User's Manual

www.openmoko.com
23
Neo1973 emulation
This target will (obviously) run original OpenMoko rootfs images, but then
it should also be able to run the original u-boot and kernel images, the
same ones that a real Neo1973 uses. Among other differences you will
notice between this approach and the Integrator/CP target is you also get
correct screen resolution, some (fake) battery readings, and other
goodness. Currently missing parts of the emulator are: AGPS and
Bluetooth - these things will still be worked on, as well as general usability.

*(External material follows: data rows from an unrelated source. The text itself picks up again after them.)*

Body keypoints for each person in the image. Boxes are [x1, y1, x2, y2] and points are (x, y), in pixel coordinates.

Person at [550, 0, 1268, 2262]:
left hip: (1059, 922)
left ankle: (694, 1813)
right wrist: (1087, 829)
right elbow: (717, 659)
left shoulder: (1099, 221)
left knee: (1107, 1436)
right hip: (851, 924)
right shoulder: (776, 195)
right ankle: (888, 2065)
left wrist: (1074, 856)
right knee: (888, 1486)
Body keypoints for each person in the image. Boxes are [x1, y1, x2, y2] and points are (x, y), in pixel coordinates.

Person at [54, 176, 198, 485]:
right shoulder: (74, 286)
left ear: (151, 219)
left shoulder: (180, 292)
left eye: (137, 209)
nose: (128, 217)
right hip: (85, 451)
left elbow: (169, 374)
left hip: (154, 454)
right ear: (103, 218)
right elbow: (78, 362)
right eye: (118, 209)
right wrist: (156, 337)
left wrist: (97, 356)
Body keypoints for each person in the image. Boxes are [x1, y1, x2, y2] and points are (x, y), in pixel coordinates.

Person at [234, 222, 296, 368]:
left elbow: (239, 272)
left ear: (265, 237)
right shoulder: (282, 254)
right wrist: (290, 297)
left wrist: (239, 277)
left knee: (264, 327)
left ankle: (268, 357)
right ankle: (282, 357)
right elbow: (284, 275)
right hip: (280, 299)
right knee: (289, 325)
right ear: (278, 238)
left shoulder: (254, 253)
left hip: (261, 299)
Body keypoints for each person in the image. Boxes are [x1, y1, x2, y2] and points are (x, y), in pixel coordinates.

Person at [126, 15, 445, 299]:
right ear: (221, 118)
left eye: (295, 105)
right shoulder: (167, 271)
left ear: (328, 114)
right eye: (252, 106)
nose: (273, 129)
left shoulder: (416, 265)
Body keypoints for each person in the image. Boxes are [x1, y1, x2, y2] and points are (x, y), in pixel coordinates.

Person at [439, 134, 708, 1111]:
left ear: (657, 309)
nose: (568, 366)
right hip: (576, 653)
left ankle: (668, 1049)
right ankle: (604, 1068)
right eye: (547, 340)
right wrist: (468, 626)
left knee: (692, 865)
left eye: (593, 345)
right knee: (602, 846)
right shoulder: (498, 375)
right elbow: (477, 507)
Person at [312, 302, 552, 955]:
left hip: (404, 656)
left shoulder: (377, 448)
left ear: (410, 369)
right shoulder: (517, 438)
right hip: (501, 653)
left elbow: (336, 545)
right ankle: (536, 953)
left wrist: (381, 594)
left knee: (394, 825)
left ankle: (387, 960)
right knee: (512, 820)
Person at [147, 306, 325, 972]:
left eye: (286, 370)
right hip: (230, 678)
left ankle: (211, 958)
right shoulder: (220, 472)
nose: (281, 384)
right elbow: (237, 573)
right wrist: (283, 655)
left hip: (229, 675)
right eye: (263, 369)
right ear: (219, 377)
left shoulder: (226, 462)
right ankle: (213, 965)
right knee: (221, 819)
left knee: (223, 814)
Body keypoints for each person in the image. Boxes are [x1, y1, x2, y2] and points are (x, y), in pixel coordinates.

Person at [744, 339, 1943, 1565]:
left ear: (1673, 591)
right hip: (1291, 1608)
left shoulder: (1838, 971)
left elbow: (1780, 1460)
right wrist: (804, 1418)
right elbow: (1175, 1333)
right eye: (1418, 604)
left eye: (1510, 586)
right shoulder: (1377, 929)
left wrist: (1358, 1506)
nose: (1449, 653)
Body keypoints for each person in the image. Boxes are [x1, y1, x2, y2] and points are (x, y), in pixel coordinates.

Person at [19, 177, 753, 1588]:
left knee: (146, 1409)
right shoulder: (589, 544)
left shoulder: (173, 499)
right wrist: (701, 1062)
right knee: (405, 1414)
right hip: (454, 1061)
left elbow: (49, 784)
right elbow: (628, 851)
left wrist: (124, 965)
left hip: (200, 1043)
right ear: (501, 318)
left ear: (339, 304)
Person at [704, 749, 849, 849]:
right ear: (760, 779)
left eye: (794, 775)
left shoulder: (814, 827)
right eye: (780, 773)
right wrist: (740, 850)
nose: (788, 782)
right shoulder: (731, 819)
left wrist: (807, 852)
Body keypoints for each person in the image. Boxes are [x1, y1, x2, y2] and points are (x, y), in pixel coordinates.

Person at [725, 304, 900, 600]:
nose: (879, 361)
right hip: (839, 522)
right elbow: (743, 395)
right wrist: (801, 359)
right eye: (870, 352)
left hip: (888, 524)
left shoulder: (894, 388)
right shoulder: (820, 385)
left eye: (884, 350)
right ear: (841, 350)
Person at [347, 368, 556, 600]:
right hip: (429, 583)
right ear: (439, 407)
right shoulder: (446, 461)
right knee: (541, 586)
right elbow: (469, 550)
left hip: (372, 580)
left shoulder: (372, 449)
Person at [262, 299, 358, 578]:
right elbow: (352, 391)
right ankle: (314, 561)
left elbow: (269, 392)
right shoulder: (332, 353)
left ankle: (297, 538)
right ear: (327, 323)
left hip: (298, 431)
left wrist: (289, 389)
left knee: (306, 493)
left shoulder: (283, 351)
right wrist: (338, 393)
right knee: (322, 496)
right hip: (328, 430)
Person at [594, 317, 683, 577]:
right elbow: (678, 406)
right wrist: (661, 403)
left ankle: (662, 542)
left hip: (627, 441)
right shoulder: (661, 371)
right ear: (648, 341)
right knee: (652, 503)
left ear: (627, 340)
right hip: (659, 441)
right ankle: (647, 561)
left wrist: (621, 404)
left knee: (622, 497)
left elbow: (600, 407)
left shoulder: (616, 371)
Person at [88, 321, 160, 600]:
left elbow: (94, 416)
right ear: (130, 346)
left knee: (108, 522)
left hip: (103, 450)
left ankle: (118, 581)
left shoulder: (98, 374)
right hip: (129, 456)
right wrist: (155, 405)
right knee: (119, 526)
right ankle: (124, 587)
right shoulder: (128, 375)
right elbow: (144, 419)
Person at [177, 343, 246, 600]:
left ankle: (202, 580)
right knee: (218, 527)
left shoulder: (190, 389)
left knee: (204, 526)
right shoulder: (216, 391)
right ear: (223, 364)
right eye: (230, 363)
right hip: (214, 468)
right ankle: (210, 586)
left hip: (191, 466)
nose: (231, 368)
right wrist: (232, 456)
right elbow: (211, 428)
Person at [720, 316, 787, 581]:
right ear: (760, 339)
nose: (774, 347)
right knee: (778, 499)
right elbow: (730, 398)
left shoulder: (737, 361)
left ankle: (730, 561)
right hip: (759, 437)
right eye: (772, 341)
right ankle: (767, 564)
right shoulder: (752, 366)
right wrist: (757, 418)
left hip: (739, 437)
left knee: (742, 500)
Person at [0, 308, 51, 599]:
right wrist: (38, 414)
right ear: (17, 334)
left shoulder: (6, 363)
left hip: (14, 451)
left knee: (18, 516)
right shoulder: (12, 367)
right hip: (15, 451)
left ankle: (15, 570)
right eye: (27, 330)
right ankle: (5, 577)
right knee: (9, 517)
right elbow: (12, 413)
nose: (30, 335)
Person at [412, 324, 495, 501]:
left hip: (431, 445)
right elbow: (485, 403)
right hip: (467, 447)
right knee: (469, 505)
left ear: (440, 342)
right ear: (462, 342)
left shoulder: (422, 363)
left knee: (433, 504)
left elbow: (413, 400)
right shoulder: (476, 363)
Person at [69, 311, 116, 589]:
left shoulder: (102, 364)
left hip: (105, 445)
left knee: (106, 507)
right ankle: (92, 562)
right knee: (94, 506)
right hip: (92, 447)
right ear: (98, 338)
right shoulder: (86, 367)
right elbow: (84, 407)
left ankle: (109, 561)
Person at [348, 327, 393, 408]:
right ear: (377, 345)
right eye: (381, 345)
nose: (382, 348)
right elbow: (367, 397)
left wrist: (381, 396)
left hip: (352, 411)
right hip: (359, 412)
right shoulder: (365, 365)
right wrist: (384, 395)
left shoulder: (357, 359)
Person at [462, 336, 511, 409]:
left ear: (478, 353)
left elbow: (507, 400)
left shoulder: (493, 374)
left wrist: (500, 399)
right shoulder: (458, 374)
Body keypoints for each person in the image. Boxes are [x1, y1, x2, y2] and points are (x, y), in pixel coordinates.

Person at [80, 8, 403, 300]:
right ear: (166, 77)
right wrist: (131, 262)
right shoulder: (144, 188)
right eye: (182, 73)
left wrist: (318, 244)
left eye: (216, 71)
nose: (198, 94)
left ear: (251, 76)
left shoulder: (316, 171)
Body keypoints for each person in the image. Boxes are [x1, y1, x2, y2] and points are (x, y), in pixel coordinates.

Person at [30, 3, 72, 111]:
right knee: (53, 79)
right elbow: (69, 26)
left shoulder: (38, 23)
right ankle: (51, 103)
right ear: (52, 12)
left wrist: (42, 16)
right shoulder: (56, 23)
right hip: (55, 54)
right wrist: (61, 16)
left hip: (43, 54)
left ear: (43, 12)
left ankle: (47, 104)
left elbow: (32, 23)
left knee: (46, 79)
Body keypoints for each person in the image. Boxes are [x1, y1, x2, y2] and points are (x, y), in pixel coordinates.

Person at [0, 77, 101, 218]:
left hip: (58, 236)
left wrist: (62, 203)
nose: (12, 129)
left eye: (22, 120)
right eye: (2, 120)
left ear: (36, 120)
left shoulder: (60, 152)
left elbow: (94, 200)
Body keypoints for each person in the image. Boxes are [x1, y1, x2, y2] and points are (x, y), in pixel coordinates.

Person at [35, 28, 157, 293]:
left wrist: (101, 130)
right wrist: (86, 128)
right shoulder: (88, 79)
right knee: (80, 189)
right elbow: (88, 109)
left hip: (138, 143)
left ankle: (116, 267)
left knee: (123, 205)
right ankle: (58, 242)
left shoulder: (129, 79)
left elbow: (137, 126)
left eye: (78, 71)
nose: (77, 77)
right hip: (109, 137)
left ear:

Even with these things missing, QEMU should provide substantial help in
debugging kernel and u-boot issues to developers.
What QEMU can *not* be used for, and probably no other emulator can, is
speed measures and getting the general feel of OpenMoko performance.
Code running in qemu runs with the maximum speed your host computer
can provide with an overhead of translating target code to host code, and
this overhead is not uniform across different instructions. This means that
even if your virtual Neo reports near 100 BogoMIPS (which is the speed of
a real Neo), different actions performed in the emulator will not run with
the same speed. On most PCs you will notice the real Neo running faster
than a virtuel one.
What hardware is supported
Rough status for each of the components that need emulation, following
the outline of Neo1973 Hardware page.
Hardware Status
Usage notes
S3C2410A Processor
ARM920T core Works Already in mainline QEMU.